> Listed entries:
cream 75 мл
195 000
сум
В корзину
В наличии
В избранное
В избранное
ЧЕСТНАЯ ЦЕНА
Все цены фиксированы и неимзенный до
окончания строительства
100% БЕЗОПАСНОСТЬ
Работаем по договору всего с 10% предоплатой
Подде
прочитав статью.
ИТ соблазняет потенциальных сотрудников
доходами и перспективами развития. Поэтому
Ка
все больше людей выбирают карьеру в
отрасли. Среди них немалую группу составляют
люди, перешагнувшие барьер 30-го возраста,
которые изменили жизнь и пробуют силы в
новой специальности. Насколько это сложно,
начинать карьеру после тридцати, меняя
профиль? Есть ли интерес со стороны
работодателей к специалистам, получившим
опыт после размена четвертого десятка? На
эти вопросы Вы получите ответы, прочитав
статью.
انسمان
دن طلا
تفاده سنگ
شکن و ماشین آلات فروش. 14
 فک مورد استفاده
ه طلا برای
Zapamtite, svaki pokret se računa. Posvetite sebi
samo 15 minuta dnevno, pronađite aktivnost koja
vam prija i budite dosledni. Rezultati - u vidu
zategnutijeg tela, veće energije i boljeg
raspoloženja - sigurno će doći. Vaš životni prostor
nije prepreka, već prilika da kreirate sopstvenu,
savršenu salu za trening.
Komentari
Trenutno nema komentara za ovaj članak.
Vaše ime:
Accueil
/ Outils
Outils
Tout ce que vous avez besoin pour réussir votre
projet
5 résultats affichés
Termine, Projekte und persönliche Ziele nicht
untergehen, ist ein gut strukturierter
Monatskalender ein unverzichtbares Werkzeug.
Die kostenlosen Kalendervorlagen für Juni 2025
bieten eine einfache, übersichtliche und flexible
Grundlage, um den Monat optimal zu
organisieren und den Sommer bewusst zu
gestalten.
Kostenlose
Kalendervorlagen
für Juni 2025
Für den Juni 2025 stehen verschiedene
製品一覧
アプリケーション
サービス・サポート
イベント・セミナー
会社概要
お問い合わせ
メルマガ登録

> Problem statement:
Write out again every line from the start of the items up to and including the line with "прочитав статью.".

> Exercise solution:
cream 75 мл
195 000
сум
В корзину
В наличии
В избранное
В избранное
ЧЕСТНАЯ ЦЕНА
Все цены фиксированы и неимзенный до
окончания строительства
100% БЕЗОПАСНОСТЬ
Работаем по договору всего с 10% предоплатой
Подде
прочитав статью.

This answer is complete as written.